* start DOCUMENT *

Archive for the ‘Uncategorized’ Category

Ruby on Rails Example for Tropo Web API without port forwarding!

Friday, February 12th, 2010

Zhao Lu (aka @zlu) has shared a tutorial he has done using Ruby on Rails and our recently released Tropo Web API. The tutorial shows how to add, or build, the Tropo features to your Rails application in 15 minutes using our REST/JSON API. All of this deployed to Heroku for easy application deployment.

Another great thing that Zhao goes on to show, is the ability to use the Tropo Web API behind a firewall where you can not open or forward ports. For this he shows using Tunnlr to establish a remote SSH tunnel. With this tunnel you obtain a port on Tunnlr’s public IP address that forwards via your SSH tunnel to your application inside your firewall. This is great when you are on a company or university network where opening and forwarding a port through a firewall is not an option.

For more details have a look at the README. The full source code example is available on Github @ http://github.com/zlu/tropo-tutorial. A big thanks to Zhao for showing how easy it is to use the Tropo Web API!

Fetch the Initial Text of Any SMS or Instant Message on Tropo

Friday, January 29th, 2010

Another of the multi-modal features we added to Tropo, is the ability to capture the first text a user send via SMS or Instant Message. Previously, when a user would send a message to an SMS/IM application you had written, you had no way to capture that first message. Instead you would have to send a prompt/ask back to the user to start receiving input, having lost that first message.

With the new release, this is no longer the case. With the hosted API, the initial text message is stored in the call object available at the start of your script. You may obtain the initial text string as follows (depending on the language):

$currentCall.initialText

# or

currentCall.initialText

If you are using the new Tropo Web API, then you may find the ‘initialText’ value in the session JSON string you first receive with each new session, as follows:

{ "session": { "initialText": "Hello, I would like to ask you about your app." } }

Enjoy.

Free-form Text Capture via SMS, Capturing an Address

Thursday, January 28th, 2010

A feature we recently added to Tropo is the ability to capture free-form text from a user when using one of the messaging channels, such as SMS or Instant Messaging. Previously it was required that you prompt the user for input based on a grammar:

answer
ask 'Please enter your ten digit account number.', { :choices => '[10 DIGITS]', :repeat      => 3 }
hangup

This restricted the ability to capture details that are better served by free-form text, such as an address, without having to build complex grammars which are needed when doing voice recognition. While you may still use the power of grammars for voice and text, you may now obtain free-form text by passing ‘[ANY]‘ to the choices option as follows:

answer
result = ask 'Please enter your street address.',  { :choices => '[ANY]', :repeat      => 3 }
log result.value
hangup

Sending an SMS or Instant Message to the above script will result in this line in your log based on the user’s input (in this case ’1234 Brewster St’):

00122   	00-1   	11:40:04 PM   	Call[14157044517->13314659919] : 1234 Brewer St

This scenario will work with both the hosted API and the Tropo Web API. Enjoy!

* end DOCUMENT *

TASKS TO CARRY OUT:
A – Transcribe everything in the Tropo archive from "Sending an SMS" down to "Web API. Enjoy!".
B – Answer these questions using the Tropo archive:
(i) Which service does Zhao Lu use to establish a remote SSH tunnel?
(ii) When using the Tropo Web API, where is the 'initialText' value found?
(iii) What must be passed to the choices option to obtain free-form text?
Rely on nothing but the Tropo archive when working.

* start RECORDS SHOWN *

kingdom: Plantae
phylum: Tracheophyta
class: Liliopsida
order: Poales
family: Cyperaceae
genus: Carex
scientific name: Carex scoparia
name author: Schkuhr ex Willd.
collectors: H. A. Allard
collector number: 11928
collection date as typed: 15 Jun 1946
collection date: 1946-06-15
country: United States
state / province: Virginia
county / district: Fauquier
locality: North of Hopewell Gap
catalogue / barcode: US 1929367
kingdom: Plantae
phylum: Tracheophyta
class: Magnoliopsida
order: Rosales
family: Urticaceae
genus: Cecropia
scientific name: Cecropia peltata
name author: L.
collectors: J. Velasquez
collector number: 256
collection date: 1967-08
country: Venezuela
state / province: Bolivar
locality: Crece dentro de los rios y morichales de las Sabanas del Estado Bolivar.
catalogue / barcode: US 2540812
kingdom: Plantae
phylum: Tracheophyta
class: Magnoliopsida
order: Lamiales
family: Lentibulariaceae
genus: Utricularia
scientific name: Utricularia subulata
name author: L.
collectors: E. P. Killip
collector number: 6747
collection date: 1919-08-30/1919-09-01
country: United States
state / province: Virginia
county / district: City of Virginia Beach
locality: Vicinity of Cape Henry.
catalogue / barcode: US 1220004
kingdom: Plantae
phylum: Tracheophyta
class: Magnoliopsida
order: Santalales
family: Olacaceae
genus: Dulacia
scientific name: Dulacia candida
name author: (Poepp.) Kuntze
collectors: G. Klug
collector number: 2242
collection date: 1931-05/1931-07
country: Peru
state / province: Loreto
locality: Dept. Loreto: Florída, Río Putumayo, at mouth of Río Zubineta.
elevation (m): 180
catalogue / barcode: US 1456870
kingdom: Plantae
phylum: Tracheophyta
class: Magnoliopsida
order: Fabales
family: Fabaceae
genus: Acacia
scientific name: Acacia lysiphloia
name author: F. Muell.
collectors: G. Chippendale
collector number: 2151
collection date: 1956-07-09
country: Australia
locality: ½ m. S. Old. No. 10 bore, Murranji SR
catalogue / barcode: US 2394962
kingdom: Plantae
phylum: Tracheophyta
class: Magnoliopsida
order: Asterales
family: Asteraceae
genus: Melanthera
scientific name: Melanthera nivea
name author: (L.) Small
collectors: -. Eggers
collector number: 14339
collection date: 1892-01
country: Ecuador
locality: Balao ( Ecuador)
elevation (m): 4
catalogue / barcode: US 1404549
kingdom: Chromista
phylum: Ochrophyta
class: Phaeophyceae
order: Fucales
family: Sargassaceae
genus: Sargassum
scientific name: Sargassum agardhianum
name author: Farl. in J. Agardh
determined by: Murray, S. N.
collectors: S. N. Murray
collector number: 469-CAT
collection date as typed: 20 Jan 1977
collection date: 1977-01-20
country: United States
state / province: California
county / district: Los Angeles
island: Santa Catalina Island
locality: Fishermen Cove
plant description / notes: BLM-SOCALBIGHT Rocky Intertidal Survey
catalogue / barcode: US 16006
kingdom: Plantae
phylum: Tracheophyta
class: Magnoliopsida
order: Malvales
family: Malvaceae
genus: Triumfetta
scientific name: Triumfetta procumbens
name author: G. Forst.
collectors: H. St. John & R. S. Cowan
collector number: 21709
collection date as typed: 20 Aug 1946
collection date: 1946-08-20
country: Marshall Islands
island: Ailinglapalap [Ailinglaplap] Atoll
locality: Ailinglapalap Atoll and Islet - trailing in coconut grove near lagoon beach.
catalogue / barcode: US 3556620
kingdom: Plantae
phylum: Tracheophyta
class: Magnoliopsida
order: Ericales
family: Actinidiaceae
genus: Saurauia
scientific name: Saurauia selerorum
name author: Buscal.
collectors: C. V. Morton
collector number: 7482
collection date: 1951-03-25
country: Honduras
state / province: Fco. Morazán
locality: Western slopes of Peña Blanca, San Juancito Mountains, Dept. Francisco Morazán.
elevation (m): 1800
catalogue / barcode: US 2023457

* end RECORDS SHOWN *

TASK-BY-TASK OUTPUTS:
A –
Sending an SMS or Instant Message to the above script will result in this line in your log based on the user’s input (in this case ’1234 Brewster St’):

00122   	00-1   	11:40:04 PM   	Call[14157044517->13314659919] : 1234 Brewer St

This scenario will work with both the hosted API and the Tropo Web API. Enjoy!

B –
(i) Tunnlr.
(ii) In the session JSON string first received with each new session.
(iii) '[ANY]'.